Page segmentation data
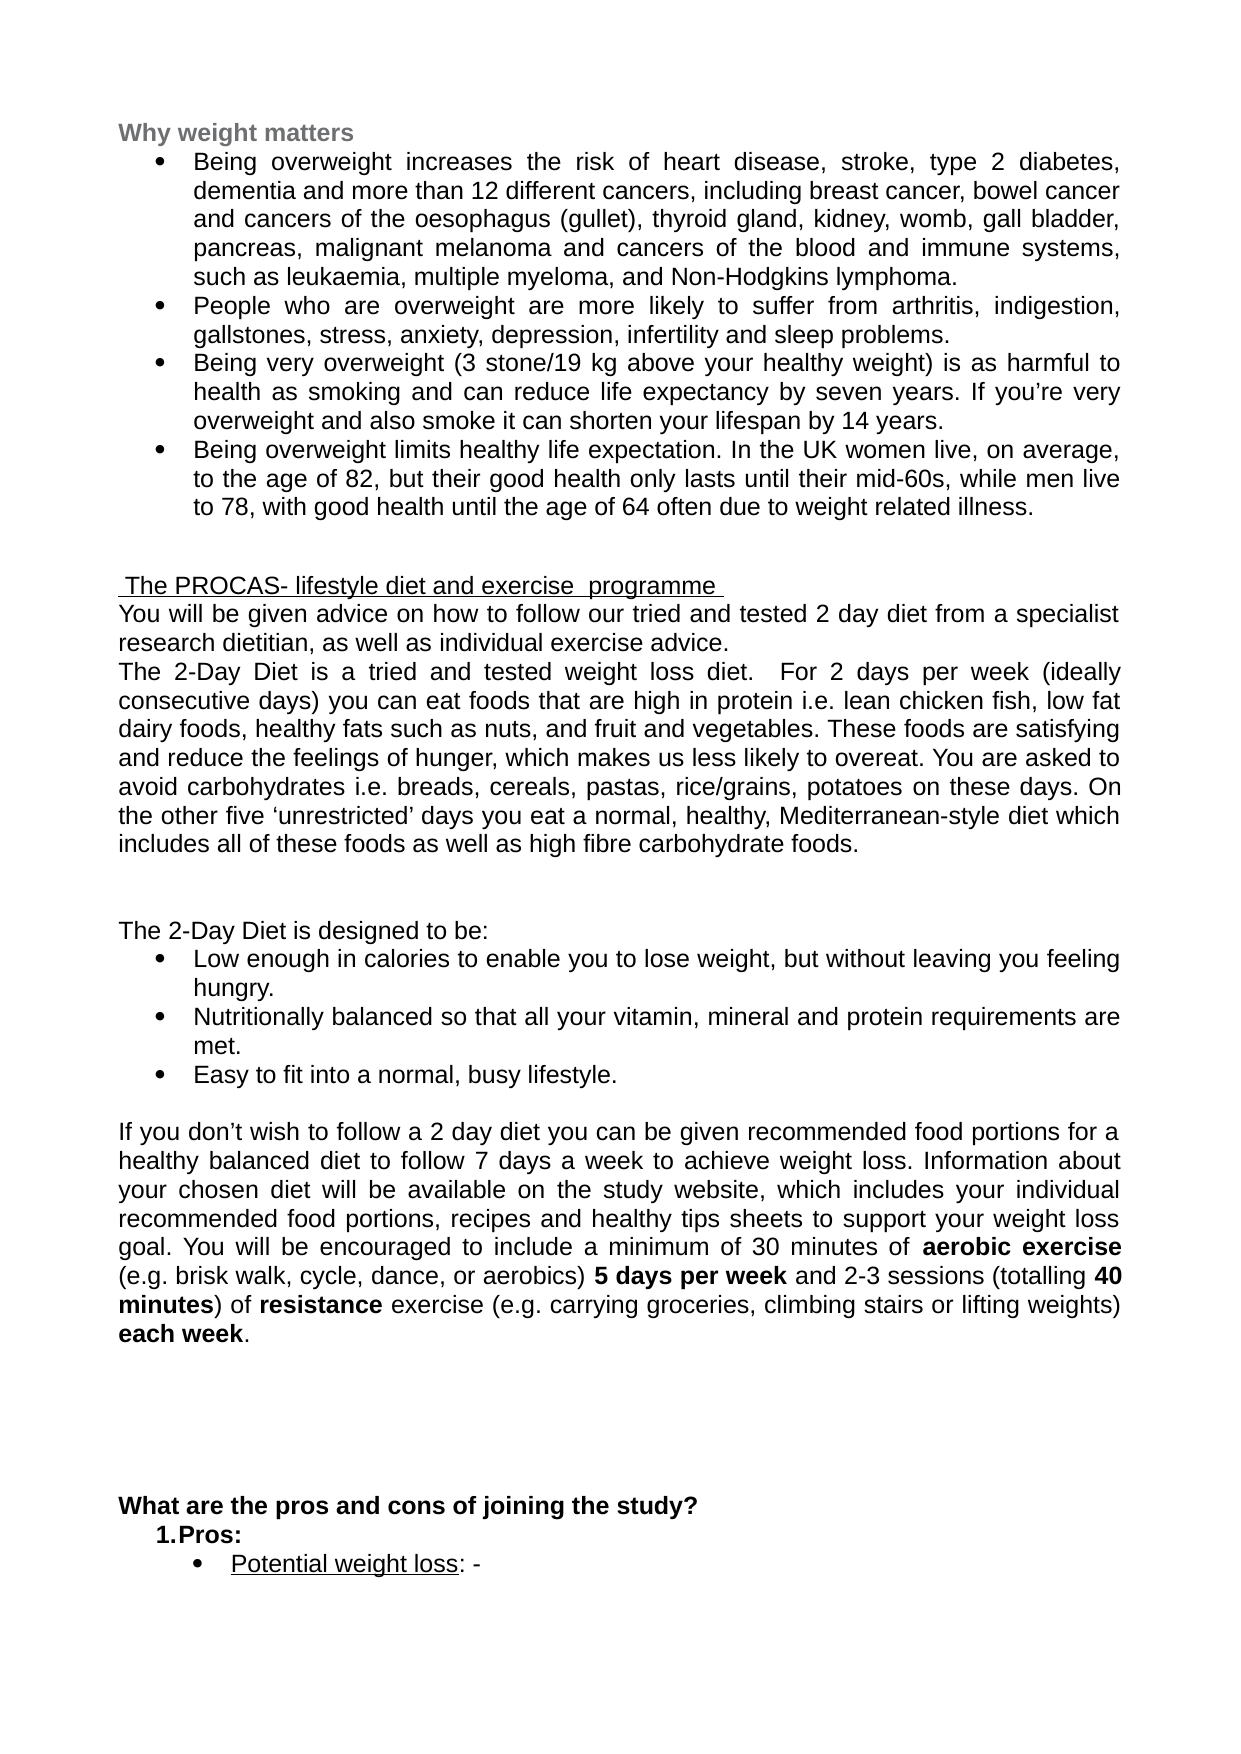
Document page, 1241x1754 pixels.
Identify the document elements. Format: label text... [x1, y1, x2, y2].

text You will be given advice on how to follow our tried and tested 2 day diet from a specialist research dietitian, as well as individual exercise advice. [118, 599, 1122, 657]
list Being overweight limits healthy life expectation. In the UK women live, on average, to the age of 82, but their good health only lasts until their mid-60s, while men live to 78, with good health until the age of 64 often due to weight related illness. [156, 435, 1122, 521]
list People who are overweight are more likely to suffer from arthritis, indigestion, gallstones, stress, anxiety, depression, infertility and sleep problems. [156, 291, 1122, 348]
text The 2-Day Diet is a tried and tested weight loss diet. For 2 days per week (ideally consecutive days) you can eat foods that are high in protein i.e. lean chicken fish, low fat dairy foods, healthy fats such as nuts, and fruit and vegetables. These foods are satisfying and reduce the feelings of hunger, which makes us less likely to overeat. You are asked to avoid carbohydrates i.e. breads, cereals, pastas, rice/grains, potatoes on these days. On the other five ‘unrestricted’ days you eat a normal, healthy, Mediterranean-style diet which includes all of these foods as well as high fibre carbohydrate foods. [118, 657, 1122, 858]
text If you don’t wish to follow a 2 day diet you can be given recommended food portions for a healthy balanced diet to follow 7 days a week to achieve weight loss. Information about your chosen diet will be available on the study website, which includes your individual recommended food portions, recipes and healthy tips sheets to support your weight loss goal. You will be encouraged to include a minimum of 30 minutes of aerobic exercise (e.g. brisk walk, cycle, dance, or aerobics) 5 days per week and 2-3 sessions (totalling 40 minutes) of resistance exercise (e.g. carrying groceries, climbing stairs or lifting weights) each week. [118, 1117, 1122, 1347]
list Being very overweight (3 stone/19 kg above your healthy weight) is as harmful to health as smoking and can reduce life expectancy by seven years. If you’re very overweight and also smoke it can shorten your lifespan by 14 years. [156, 348, 1122, 435]
list Pros: [156, 1520, 1122, 1548]
list Potential weight loss: - [193, 1548, 1122, 1577]
text The 2-Day Diet is designed to be: [118, 916, 1122, 944]
text The PROCAS- lifestyle diet and exercise programme [118, 571, 1122, 599]
list Nutritionally balanced so that all your vitamin, mineral and protein requirements are met. [156, 1002, 1122, 1060]
text What are the pros and cons of joining the study? [118, 1491, 1122, 1520]
list Low enough in calories to enable you to lose weight, but without leaving you feeling hungry. [156, 944, 1122, 1002]
list Being overweight increases the risk of heart disease, stroke, type 2 diabetes, dementia and more than 12 different cancers, including breast cancer, bowel cancer and cancers of the oesophagus (gullet), thyroid gland, kidney, womb, gall bladder, pancreas, malignant melanoma and cancers of the blood and immune systems, such as leukaemia, multiple myeloma, and Non-Hodgkins lymphoma. [156, 147, 1122, 291]
text Why weight matters [118, 118, 1122, 147]
list Easy to fit into a normal, busy lifestyle. [156, 1060, 1122, 1088]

REQUIRED ACTION →
Copy the lines that hold the word "lifestyle". Take them from the records above.

OUTPUT BELOW →
text The PROCAS- lifestyle diet and exercise programme [118, 571, 1122, 599]
list Easy to fit into a normal, busy lifestyle. [156, 1060, 1122, 1088]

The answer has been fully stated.